From the entries below, please output exactly the lines starting at the one containing "left shoulder: (708, 350)" and ending at the one containing "right front paw: (282, 203)", both included.

-=-=-

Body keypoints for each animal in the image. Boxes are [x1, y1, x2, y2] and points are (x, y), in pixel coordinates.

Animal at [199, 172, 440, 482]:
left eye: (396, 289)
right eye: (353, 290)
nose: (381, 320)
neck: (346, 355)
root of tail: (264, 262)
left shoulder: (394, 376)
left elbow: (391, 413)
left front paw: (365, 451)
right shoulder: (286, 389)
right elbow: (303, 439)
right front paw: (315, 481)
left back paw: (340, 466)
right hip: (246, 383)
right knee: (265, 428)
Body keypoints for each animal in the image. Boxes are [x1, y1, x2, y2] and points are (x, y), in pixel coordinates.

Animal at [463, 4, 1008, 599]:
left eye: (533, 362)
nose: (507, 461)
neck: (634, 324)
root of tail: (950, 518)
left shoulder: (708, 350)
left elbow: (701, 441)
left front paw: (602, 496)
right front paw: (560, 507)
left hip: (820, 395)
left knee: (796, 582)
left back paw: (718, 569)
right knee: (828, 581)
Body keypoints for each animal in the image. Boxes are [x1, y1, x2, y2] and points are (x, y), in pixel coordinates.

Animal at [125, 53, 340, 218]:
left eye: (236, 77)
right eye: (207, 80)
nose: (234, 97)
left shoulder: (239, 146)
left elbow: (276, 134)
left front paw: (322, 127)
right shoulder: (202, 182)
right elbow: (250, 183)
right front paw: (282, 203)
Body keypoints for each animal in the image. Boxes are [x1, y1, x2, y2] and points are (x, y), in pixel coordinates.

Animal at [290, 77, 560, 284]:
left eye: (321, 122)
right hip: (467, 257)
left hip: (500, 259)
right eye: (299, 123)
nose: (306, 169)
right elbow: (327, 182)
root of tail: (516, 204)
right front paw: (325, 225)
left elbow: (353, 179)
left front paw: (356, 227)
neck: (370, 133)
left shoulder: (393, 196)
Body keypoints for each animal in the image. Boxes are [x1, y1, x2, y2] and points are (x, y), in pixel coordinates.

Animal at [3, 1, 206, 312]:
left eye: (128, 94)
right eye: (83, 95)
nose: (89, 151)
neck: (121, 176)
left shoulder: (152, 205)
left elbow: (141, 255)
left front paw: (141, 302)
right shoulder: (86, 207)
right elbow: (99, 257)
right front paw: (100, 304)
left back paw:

-=-=-

**ANSWER SECTION:**
left shoulder: (708, 350)
left elbow: (701, 441)
left front paw: (602, 496)
right front paw: (560, 507)
left hip: (820, 395)
left knee: (796, 582)
left back paw: (718, 569)
right knee: (828, 581)
Body keypoints for each animal in the image. Boxes are [x1, y1, x2, y2] and points are (x, y), in pixel coordinates.

Animal at [125, 53, 340, 218]:
left eye: (236, 77)
right eye: (207, 80)
nose: (234, 97)
left shoulder: (239, 146)
left elbow: (276, 134)
left front paw: (322, 127)
right shoulder: (202, 182)
right elbow: (250, 183)
right front paw: (282, 203)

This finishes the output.